REQUIRED WORK -
From the records below, print only the part that opens with the line containing "Fig. 13. Computations" and closes with the line containing "Fig. 2 Multi-colinearity"; omit the pictures.

DATA FOR PROCESSING -
[Start of section]
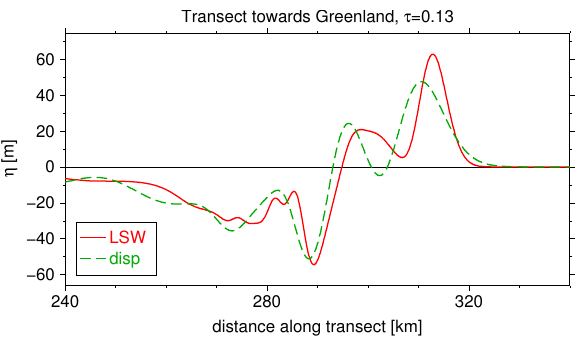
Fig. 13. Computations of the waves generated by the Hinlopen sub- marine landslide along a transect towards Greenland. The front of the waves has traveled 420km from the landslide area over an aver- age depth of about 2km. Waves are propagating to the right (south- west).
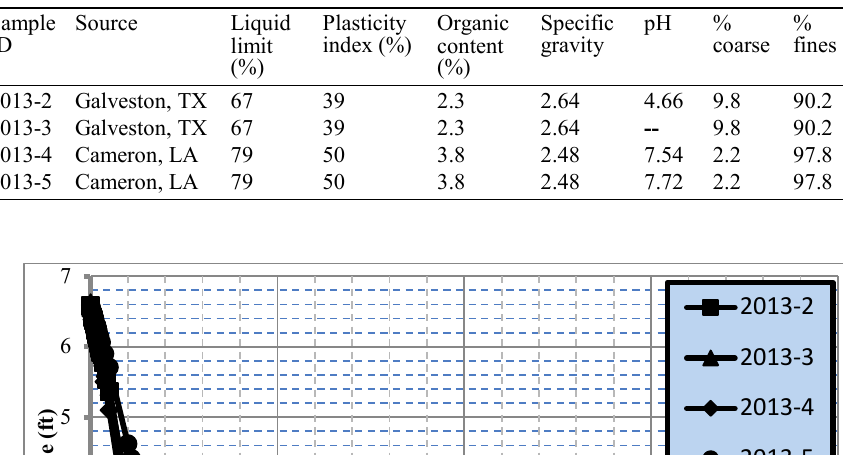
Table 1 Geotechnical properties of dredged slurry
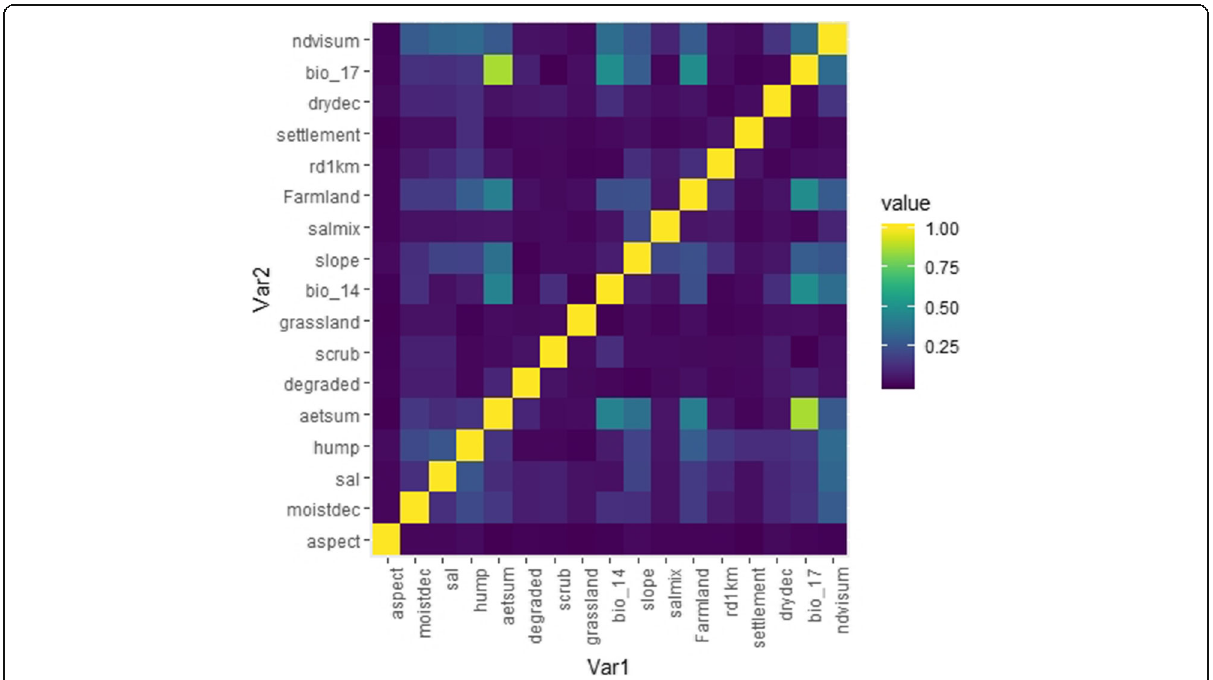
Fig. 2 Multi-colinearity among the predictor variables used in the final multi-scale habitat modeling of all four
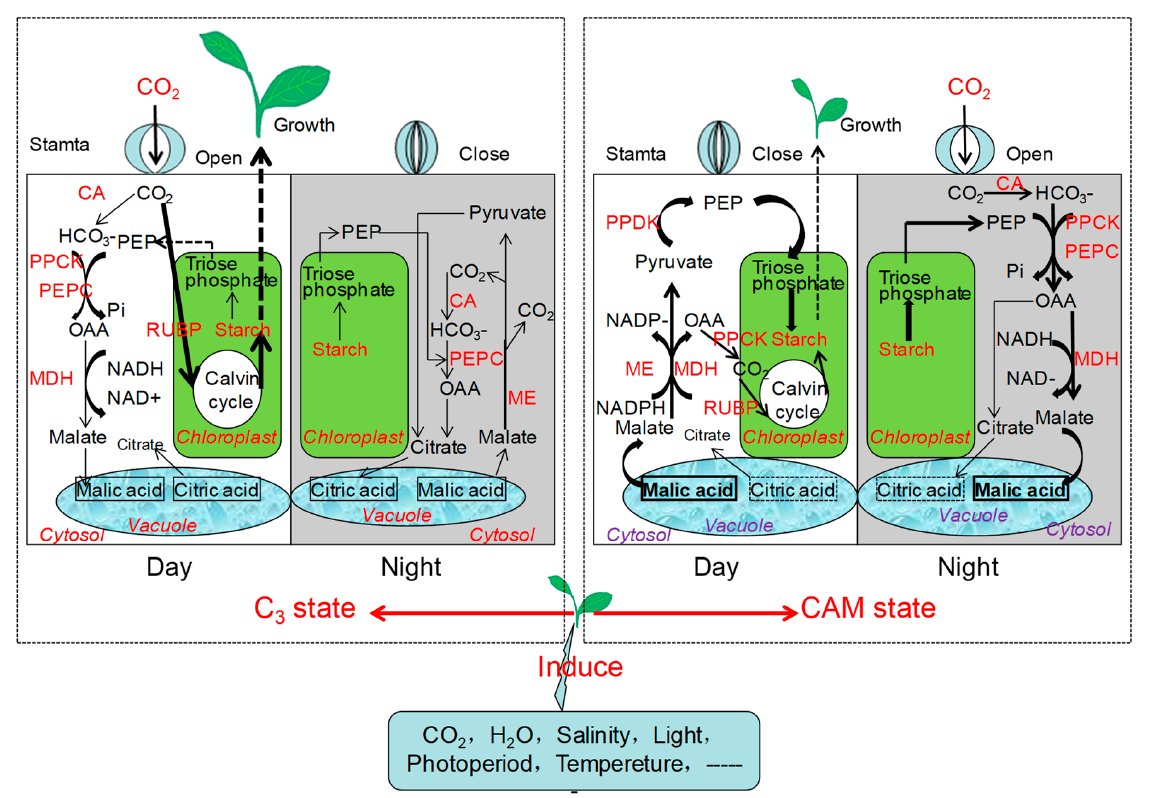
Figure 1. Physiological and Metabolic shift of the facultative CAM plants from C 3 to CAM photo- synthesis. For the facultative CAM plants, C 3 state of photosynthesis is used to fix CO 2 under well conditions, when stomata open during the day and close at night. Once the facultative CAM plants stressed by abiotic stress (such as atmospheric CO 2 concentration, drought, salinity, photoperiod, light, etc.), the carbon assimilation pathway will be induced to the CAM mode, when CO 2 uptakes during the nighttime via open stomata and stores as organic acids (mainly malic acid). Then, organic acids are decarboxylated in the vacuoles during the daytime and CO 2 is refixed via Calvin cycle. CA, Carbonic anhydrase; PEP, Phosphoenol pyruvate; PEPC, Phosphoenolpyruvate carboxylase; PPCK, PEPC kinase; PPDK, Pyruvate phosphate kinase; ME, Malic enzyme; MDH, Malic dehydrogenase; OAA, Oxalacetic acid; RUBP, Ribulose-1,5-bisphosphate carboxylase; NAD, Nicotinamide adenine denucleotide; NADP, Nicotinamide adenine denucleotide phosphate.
[End of section]
[Start of section]
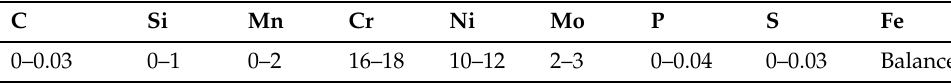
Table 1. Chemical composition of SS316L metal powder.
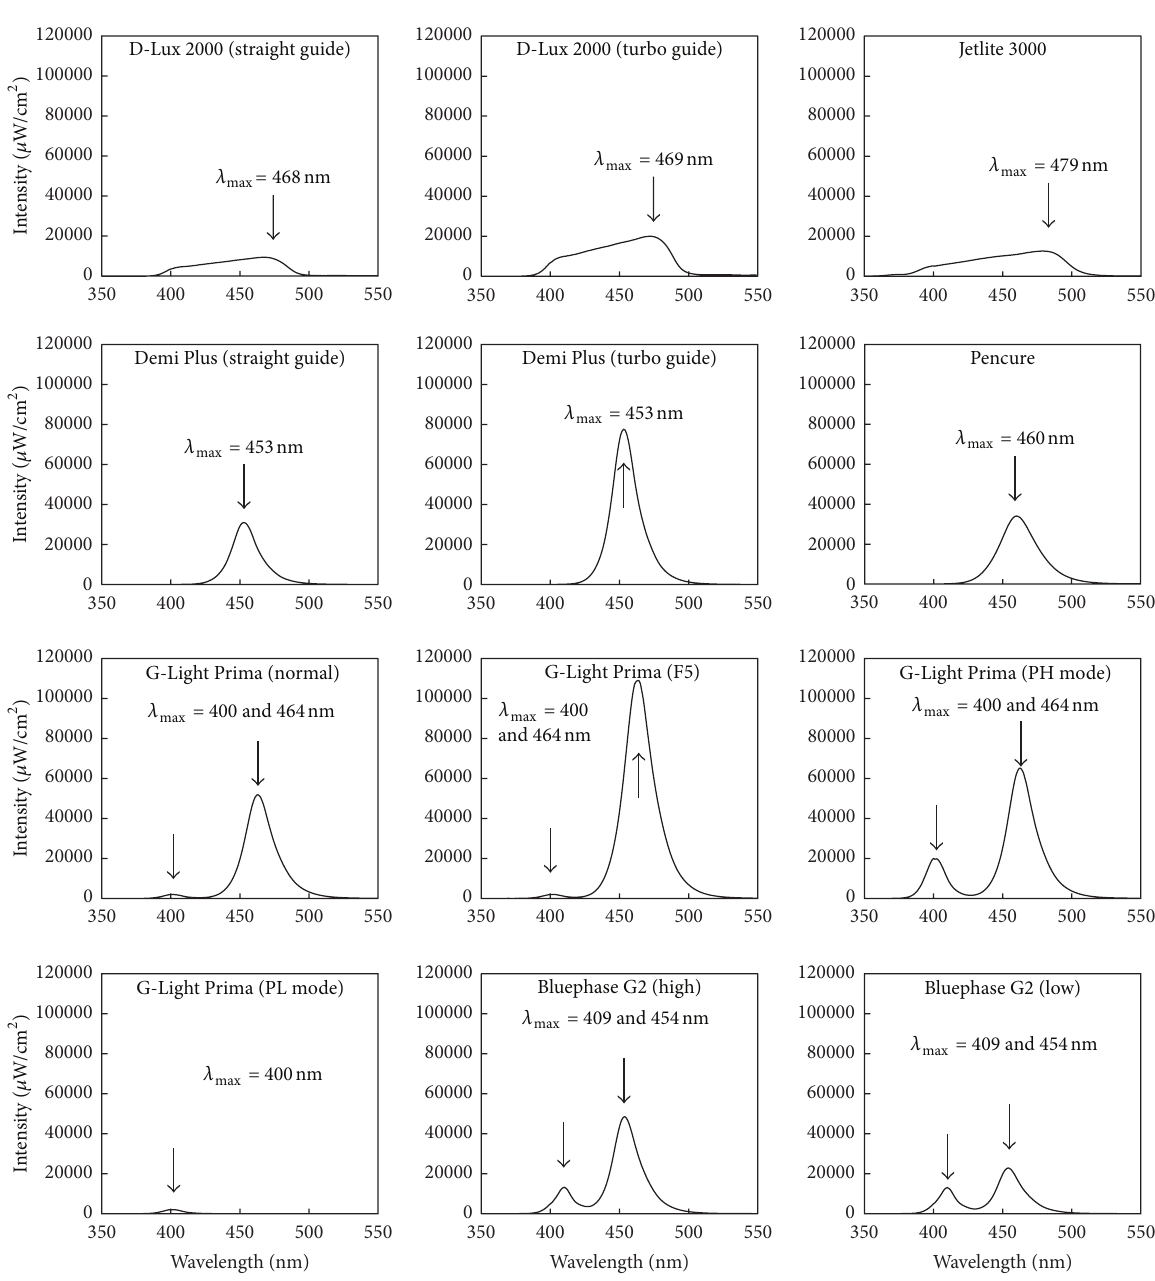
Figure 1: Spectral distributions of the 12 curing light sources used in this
[End of section]
REPLY -
Fig. 13. Computations of the waves generated by the Hinlopen sub- marine landslide along a transect towards Greenland. The front of the waves has traveled 420km from the landslide area over an aver- age depth of about 2km. Waves are propagating to the right (south- west).
Table 1 Geotechnical properties of dredged slurry
Fig. 2 Multi-colinearity among the predictor variables used in the final multi-scale habitat modeling of all four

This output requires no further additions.